NeoTherapeutics Inc. stands to gain upward of $22 million through a licensing deal with GPC Biotech AG surrounding development of satraplatin, an orally administered third-generation platinum analogue.
Under terms of the agreement, GPC, of Munich, Germany, will obtain worldwide rights to satraplatin, which is poised to enter Phase III trials in hormone-resistant prostate cancer sometime next year.
"GPC Biotech is in a strong financial position and the executives of both companies have known each other very well for years," Bernd Seizinger, GPC's president and CEO, told BioWorld Today. "We became aware of this opportunity and we are very excited about working with NeoTherapeutics in the oncology field."
Financially, NeoTherapeutics, of Irvine, Calif., will receive a $2 million up-front payment within 10 days of signing the deal, and a payment of $1 million plus a $1 million equity investment within 30 days after the first patient is dosed in the Phase III study. Other milestone payments are scheduled to total up to $18 million.
GPC has agreed to fully fund development and commercial expenses, and NeoTherapeutics would receive royalty payments once satraplatin enters the market.
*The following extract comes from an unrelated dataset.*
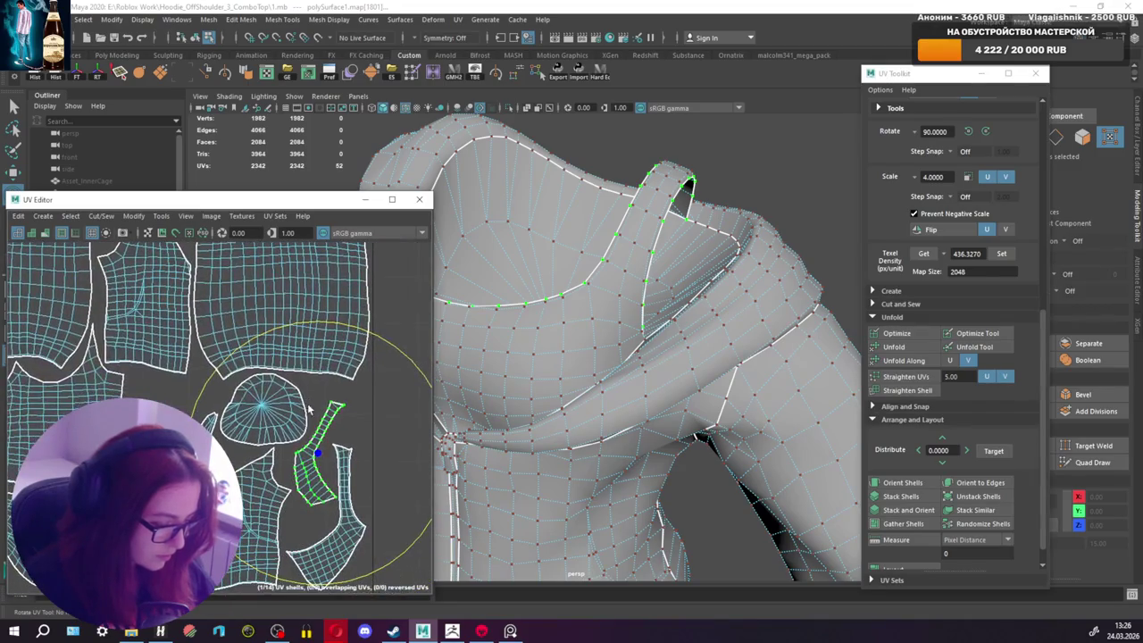
Step: Select the large lower-body UV shell with the Move tool
{"action": "key", "text": "q"}
{"action": "left_click", "coordinate": [284, 470]}
{"action": "key", "text": "w"}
NeoTherapeutics may co-promote satraplatin in the U.S.
NeoTherapeutics' stock (NASDAQ:NEOTD) closed Tuesday at $1.69, up 82 cents, or 94.3 percent.
And for NeoTherapeutics, this deal is just what the doctor ordered. "It's easy to look back and say this is exactly what we had in mind," John McManus, vice president of finance and strategic planning for NeoTherapeutics, told BioWorld Today.
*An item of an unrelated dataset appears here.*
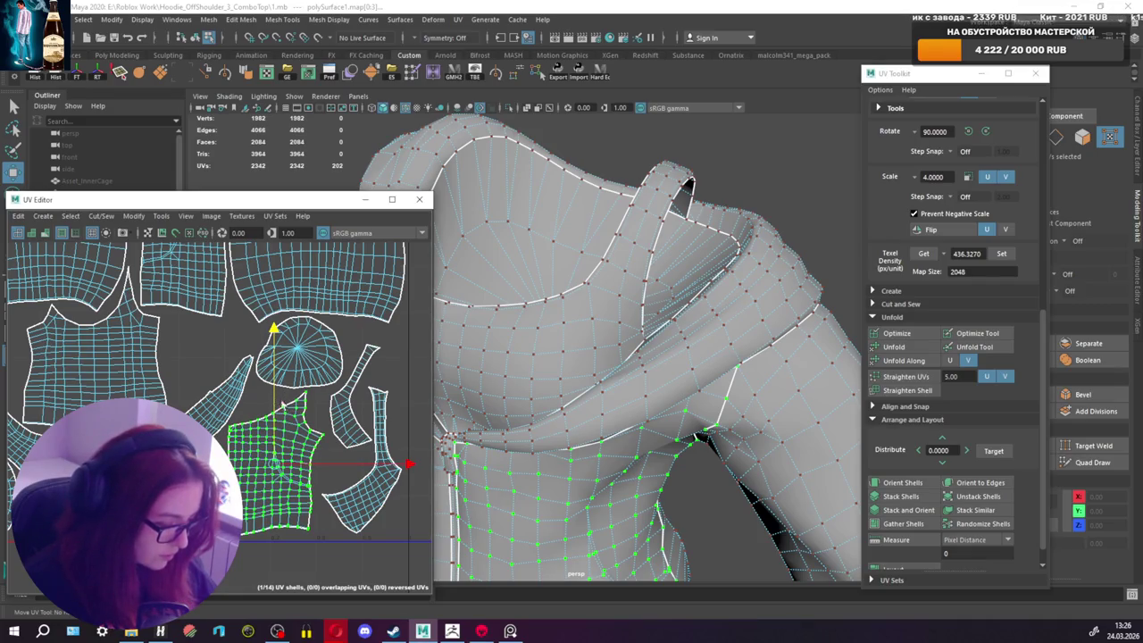
Step: Get texel density 565.0638 from the reference shell and set it on the strap shell
{"action": "left_click_drag", "start_coordinate": [328, 467], "coordinate": [324, 464]}
{"action": "left_click", "coordinate": [359, 407]}
{"action": "left_click", "coordinate": [373, 411]}
{"action": "left_click", "coordinate": [924, 254]}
He's referencing NeoTherapeutics' decision in late August to implement a restructuring plan that would reduce the company's burn rate to less than $500,000 per month while placing more focus on the development of satraplatin and on out-licensing its anti-psychotic and attention-deficit drugs. Under the restructuring, NeoTherapeutics cut 23 of its 44 employees. (See BioWorld Today, Aug. 23, 2002.)
NeoTherapeutics' trouble started last spring when its lead drug, Neotrofin (leteprinim potassium) for Alzheimer's disease, failed to meet its primary endpoints in a 12-week pivotal Phase III trial. (See BioWorld Today, April 30, 2002.)
"We were successful in bringing the burn rate down in September, and then the next key thing was getting access to capital for the development of satraplatin," McManus said. "The cost of raising capital to the level that would be necessary to properly develop this drug was a pretty daunting task - I think I saw a figure of $30 million. So not only did we get the milestone and up-front payments, but we found a way to develop the drug without having to dilute the shareholders, and from a financial standpoint, we are really happy with the deal."
He said a number of GPC employees, including Marcel Rozencweig, senior vice president of drug development, possess strong oncology clinical development skills and are considered experts in the field. Many of the executives at both GPC and NeoTherapeutics are former employees of the oncology division of Bristol-Myers Squibb Co., of Princeton, N.J., according to representatives of both companies.
McManus explained that NeoTherapeutics acquired satraplatin in September 2001 from Johnson Matthey plc, of London, which developed the compound in conjunction with Bristol-Myers. Satraplatin is a platinum derivative, similar to cisplatin and carboplatin, two other anticancer drugs developed and manufactured by Johnson Matthey. (Neither drug is approved to treat prostate cancer.)
"I am intrigued by satraplatin for two reasons: No. 1, there are no orally bioavailable platinum compounds on the market and to the best of our knowledge, there are none in development, with the exception of satraplatin," Seizinger said. "Oral anticancer drugs are increasingly important for a number of reasons. Cancer is moving more and more from an acute deadly disease into a chronic disease similar to what happened to HIV a number of years ago. This will provide the possibility, eventually, of outpatient treatment, but only if you have orally available drugs, rather than injections, and almost all anticancer drugs are injections."
Seizinger also was intrigued by the clinical results of satraplatin in hormone-resistant prostate cancer patients. "Hormone-resistant prostate cancer is one of the most difficult types of tumors to treat. In fact, prostate cancers are resistant to the vast majority of anticancer drugs, so there is a great medical need in this very important market."
He added that satraplatin also showed activity in ovarian cancer and small-cell lung cancer, and that those indications may be pursued at a later date.
Seizinger said GPC and NeoTherapeutics will work with the FDA to design and develop Phase III trials expected to be conducted in the U.S. and Europe. He expects to begin Phase III sometime next year.